**Text provided**
To advance the core tenants of IAEA INFCIRC/908 and Revision 1, the Advancing INFCIRC/908 International Working Group is producing a webinar series that revisits select content from the March 2024 Symposium, including Frank’s April 2025 webinar that reprised and updated his Symposium presentation:

“Exploring Predictive Analytic Threat Assessment Models for Proactive Insider Threat Mitigation”

Based on two decades of research, the presentation discussed technical challenges and recent insights in developing and testing behavioral science-based models for proactive insider threat mitigation and featured the updated SOFIT insider threat indicator knowledge base. The presentation may be viewed at the INFCIRC website and here.

A Q&A session followed the presentation, but since there was not enough time to address all the questions that were contributed by attendees, this blog provides a more complete set of answers.

  1. Within the SOFIT model where do most organizations get it wrong?
    The SOFIT framework encourages organizations to consider behavioral factors that support a more proactive approach that aims to identify at-risk individuals and apply mitigation strategies to help them find an “offramp” from the critical pathway. However, if the insider risk analysts focus on individual PRIs rather than combinations, this can undermine the whole-person/proactive mitigation strategy. Many individual PRIs are not sufficient, by themselves, to trigger an insider risk alert, but when considered together with other PRIs, this pattern may yield an actionable insider risk assessment.
  2. How do the models account for the potential for human error or bias in the data collection and analysis process?
    As described in a 2022 INSA white paper on bias, “Bias is a pattern of decision-making that favors one group, person, or thing over another, while unfairly discriminating against the remainder of the choices.”  As described in the white paper, human sources of bias (“cognitive biases”) include the availability bias (e.g., bias toward familiarity), confirmation bias (e.g, interpreting information in ways that support existing beliefs), and anchoring bias (e.g., initial evidence may be weighted more heavily than later information), among others. Ways that decision makers overcome cognitive biases include structured decision making strategies and effective anonymization of data. For insider threat programs, a multidisciplinary insider risk management team comprising individuals with diverse backgrounds, professional experience, and representing different disciplines will help to reduce various biases.

**Problems to solve**
a. How many decades of research was the presentation in the insider threat blog post based on?
b. Transcribe the insider threat blog post word for word, everything from "Based on two" down to "website and here.".
The records that come next have no role in this.

**Supplied entries**
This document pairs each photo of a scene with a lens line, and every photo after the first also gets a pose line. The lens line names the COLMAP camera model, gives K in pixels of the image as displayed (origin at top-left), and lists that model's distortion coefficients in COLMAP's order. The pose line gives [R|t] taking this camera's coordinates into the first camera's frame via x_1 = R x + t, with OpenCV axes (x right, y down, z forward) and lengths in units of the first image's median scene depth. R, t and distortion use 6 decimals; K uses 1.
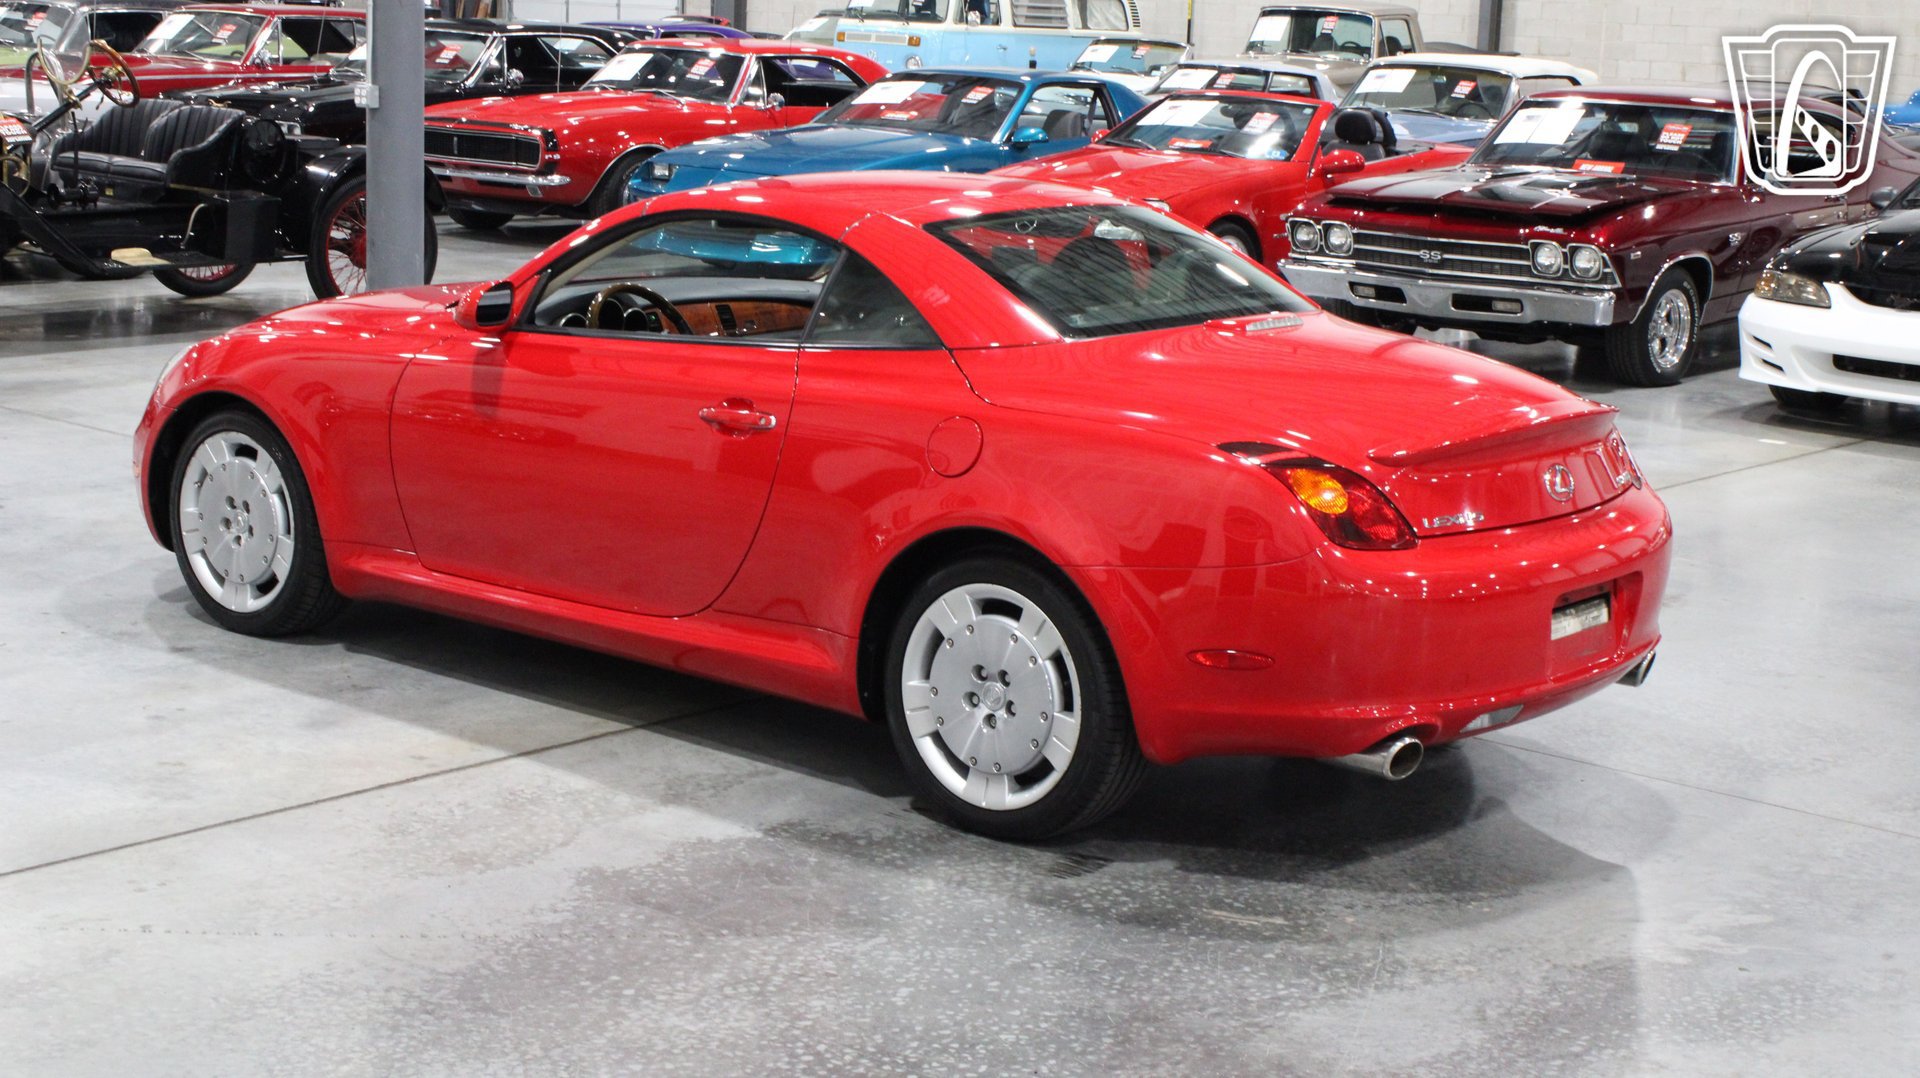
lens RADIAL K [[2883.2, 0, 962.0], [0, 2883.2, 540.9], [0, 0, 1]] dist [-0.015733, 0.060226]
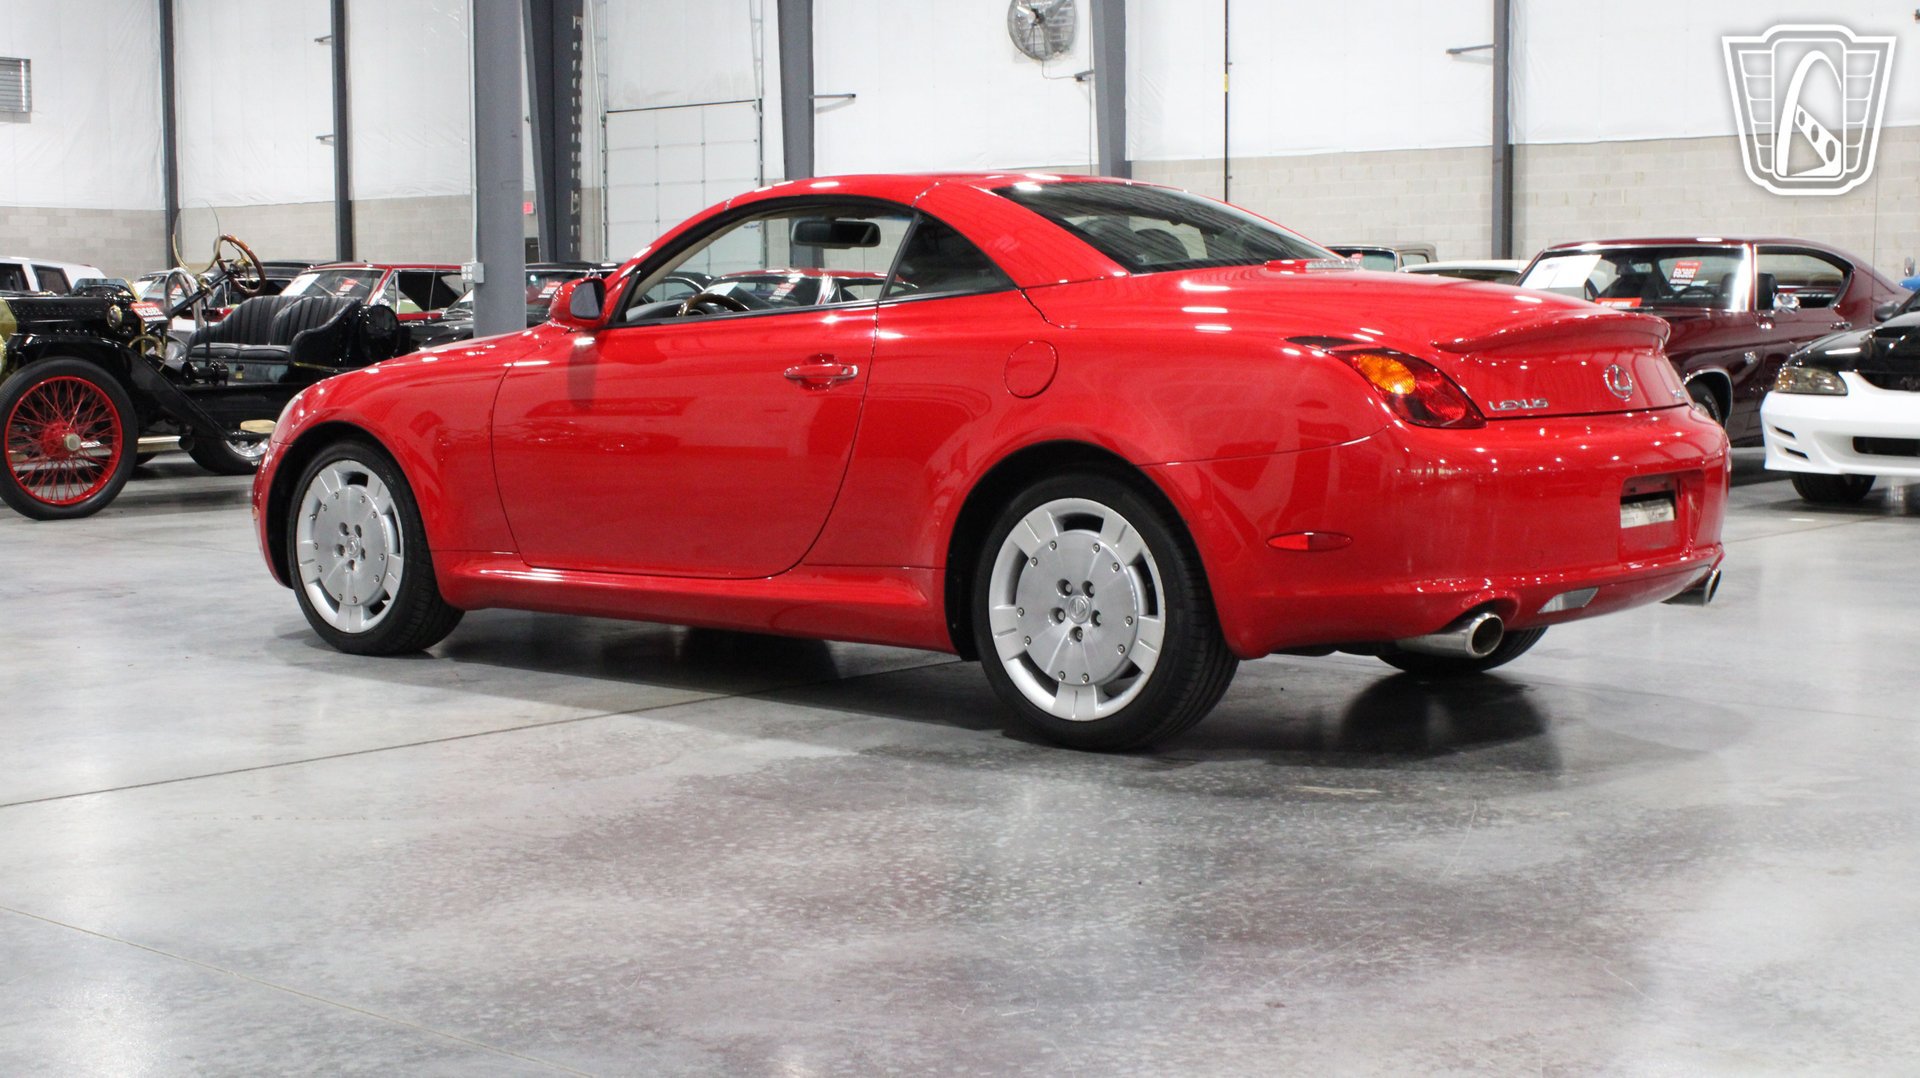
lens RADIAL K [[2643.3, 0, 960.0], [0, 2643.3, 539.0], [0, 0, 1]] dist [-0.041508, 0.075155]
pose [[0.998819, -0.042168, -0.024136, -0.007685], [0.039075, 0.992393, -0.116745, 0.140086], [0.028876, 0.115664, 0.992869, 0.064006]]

==

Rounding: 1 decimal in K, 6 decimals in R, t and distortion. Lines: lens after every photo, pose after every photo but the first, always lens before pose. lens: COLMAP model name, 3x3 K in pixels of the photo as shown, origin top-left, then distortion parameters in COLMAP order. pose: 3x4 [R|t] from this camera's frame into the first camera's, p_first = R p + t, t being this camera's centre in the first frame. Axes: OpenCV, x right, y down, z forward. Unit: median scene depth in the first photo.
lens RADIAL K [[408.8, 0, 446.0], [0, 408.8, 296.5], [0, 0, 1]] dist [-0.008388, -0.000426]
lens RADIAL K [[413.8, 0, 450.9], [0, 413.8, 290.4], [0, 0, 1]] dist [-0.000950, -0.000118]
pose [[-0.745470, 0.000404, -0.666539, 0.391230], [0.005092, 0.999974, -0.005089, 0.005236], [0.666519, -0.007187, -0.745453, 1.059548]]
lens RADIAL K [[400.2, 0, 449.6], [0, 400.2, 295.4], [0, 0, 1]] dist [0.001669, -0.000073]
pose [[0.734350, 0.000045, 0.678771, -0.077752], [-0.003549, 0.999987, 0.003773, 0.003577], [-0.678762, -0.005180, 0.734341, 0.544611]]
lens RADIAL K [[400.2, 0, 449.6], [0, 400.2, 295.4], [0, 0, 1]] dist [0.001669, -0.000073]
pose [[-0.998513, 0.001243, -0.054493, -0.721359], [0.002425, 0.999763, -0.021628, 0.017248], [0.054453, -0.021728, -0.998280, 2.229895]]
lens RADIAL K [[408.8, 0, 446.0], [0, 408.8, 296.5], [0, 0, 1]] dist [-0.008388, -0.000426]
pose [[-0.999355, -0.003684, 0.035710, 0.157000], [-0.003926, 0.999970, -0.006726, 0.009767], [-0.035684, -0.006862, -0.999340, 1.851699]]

**Responses to the tasks**
a. Two decades.

b.
Based on two decades of research, the presentation discussed technical challenges and recent insights in developing and testing behavioral science-based models for proactive insider threat mitigation and featured the updated SOFIT insider threat indicator knowledge base. The presentation may be viewed at the INFCIRC website and here.